- 工作事项 1 -
在这份关于 Agent Runtime 的实现分析摘要中，终端型 runtime 的只读工具与写入或破坏性工具分别以何种方式执行？
- 工作事项 2 -
请从实现分析摘要的最后一句之后接着往下写。
==== 源文档
实现分析摘要

本页记录从真实实现中提炼出的 runtime 标准压力。它不是对任何单一项目的移植说明，而是把可复用的执行语义抽象成 Agent Runtime 契约。

1. 终端型 coding runtime 的压力

终端型 runtime 证明：工具调用不是一个简单 request/response。

需要标准化的事实包括：

tool schema、safe args、progress、partial result 和 final result。
read-only 工具并发，写入或破坏性工具串行。
pre-tool / post-tool hooks。
permission mode、规则来源、分类器、人工审批和 deny 优先级。
sandbox profile、路径校验、网络策略和破坏性命令提示。
大输出预算、溢写、截断和 telemetry-safe error 分类。
本地子代理、远程子代理、后台输出和恢复。
自动 compaction、manual compaction、session memory 和压缩失败熔断。

结论：Agent Runtime 必须把 tool、permission、sandbox、hook、output 和 compaction 作为一级事实。

终端型 runtime 还证明：task state 不能只是模型可见 checklist。Foreground tasks、本地 shell tasks、remote agent tasks、in-process teammate tasks、scheduled tasks、backgrounded work 和 generated output files 都需要 task ids、output offsets、terminal-state eviction、stop controls 和 notifications。

2. scheduler / gateway runtime 的压力

Gateway 与 scheduler runtime 证明：后台工作需要 durable storage、secure output refs、origin/delivery context、per-job model/tool overrides、pre-run scripts、prompt-injection gates、inactivity timeouts、delivery failure state、run outputs 和 checkpoint/resume scanning。错过的 scheduled task 或失败投递是 task fact，不只是 log line。
========
==== 给定数据
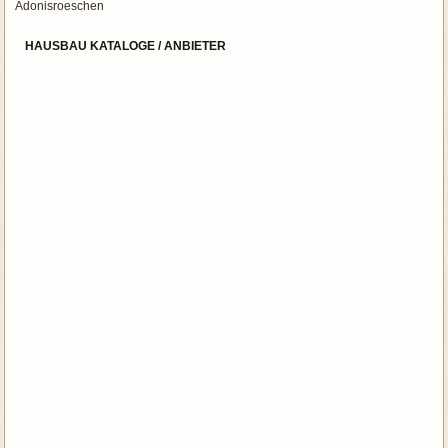
Adonisroeschen
HAUSBAU KATALOGE / ANBIETER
========
- 任务结果 1 -
只读工具并发执行，写入或破坏性工具串行执行。

- 任务结果 2 -
3. typed systems runtime 的压力

类型化 systems runtime 证明：event stream 和 SDK 需要比“流文本”更稳定的 item lifecycle。

需要标准化的事实包括：

thread.started、turn.started、item.started、item.updated、item.completed、turn.completed、turn.failed。
command execution、file change、MCP tool call、web search、image generation、todo list、reasoning 等 item 类型。
approval policy 与 sandbox policy 作为 turn options，而不是 UI 局部状态。
hook schemas：session start、user prompt submit、pre tool use、permission request、post tool use、stop。
process manager：PTY、stdin、stdout/stderr delta、exit code、output buffer、timeout、process limit。
durable state：threads、logs、memories、goals、remote control enrollment、agent jobs、spawn edges。
rollout reconstruction：从持久记录恢复 history、compaction baseline 和 previous turn settings。

结论：Agent Runtime 需要 item-level lifecycle、typed hook contracts、process lifecycle 和 durable reconstruction。

类型化 systems runtime 还证明：task 与 run 必须分离。Thread goals、plan items、todo lists、job tables、job item assignments、spawn edges、turn status、approval wait guards 和 thread read models 各自只覆盖工作的一部分。标准需要 task ids、run ids、attempt history、dependency edges、worker assignment 和 lost-state handling 把这些事实 join 起来。

4. desktop agent runtime 的压力

桌面型 runtime 证明：产品级执行不是单模型单请求。

需要标准化的事实包括：

submit turn、queue、resume、interrupt、compact、read model、tool inventory、evidence/replay/review export。
turn 输入快照：workspace、prompt augmentation、provider routing、tool policy、sandbox、metadata。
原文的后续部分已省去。